Aquí aparece el vínculo inseparable entre poder, violencia y consumo. El uso de la fuerza militar para imponer el orden no solo responde al miedo del poder ante la protesta, sino que asegura el flujo ininterrumpido de recursos hacia los centros de acumulación. De ahí que, en muchos países latinoamericanos, la presencia militar se intensifica no para proteger a la población, sino para defender intereses privados, controlar territorios ricos en minerales, agua o biodiversidad, y sofocar cualquier intento colectivo de transformación social.

La represión y criminalización de la protesta, la militarización de los territorios, la vigilancia y la censura digital, son algunos de los mecanismos mediante los cuales se restringe la posibilidad de participación, se limita la libertad y se impide la construcción colectiva de alternativas.
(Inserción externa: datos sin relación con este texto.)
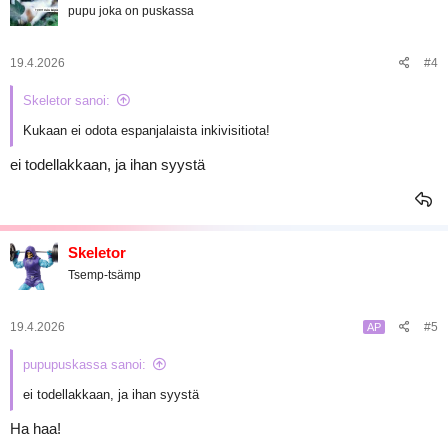
pupu joka on puskassa
19.4.2026
#4
Skeletor sanoi:
Kukaan ei odota espanjalaista inkivisitiota!
ei todellakkaan, ja ihan syystä
Skeletor
Tsemp-tsämp
19.4.2026
#5
AP
pupupuskassa sanoi:
ei todellakkaan, ja ihan syystä
Ha haa!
Frente a este entorno asfixiante, la persona y la comunidad viven un proceso constante de (de)construcción. Por un lado, los cuerpos y las mentes se ven sujetos a fuerzas disciplinarias y moldeadoras –la educación autoritaria, la propaganda, la precariedad, el miedo– que buscan anular la autonomía y la creatividad. Pero, a la vez, la experiencia del sometimiento es el punto de partida de la resistencia: la memoria, la imaginación, la organización popular y la reapropiación del espacio público abren grietas en el muro de la dominación y permiten reinventar vínculos y sentidos.

La (de)construcción personal y colectiva en estos contextos consiste tanto en identificar y desmontar los discursos y prácticas que nos alienan, como en afirmar posibilidades de autoafirmación y transformación. Se trata de replantear la relación con nuestro entorno y nuestra comunidad, de resignificar los símbolos y recuperar formas autónomas de vida y organización. Así, el paisaje político que presentamos no es solo un sitio de ruina y despojo, sino también terreno fértil para la revuelta, la solidaridad y la reinvención.

América, en su diversidad y semejanza, es un solo cuerpo atravesado por los mismos dilemas: el saqueo de la naturaleza y la alienación de las personas bajo el signo del capital. Pero en sus grietas, en los márgenes de la dominación, florecen cotidianamente resistencias, nuevas formas de habitar y reimaginar el continente.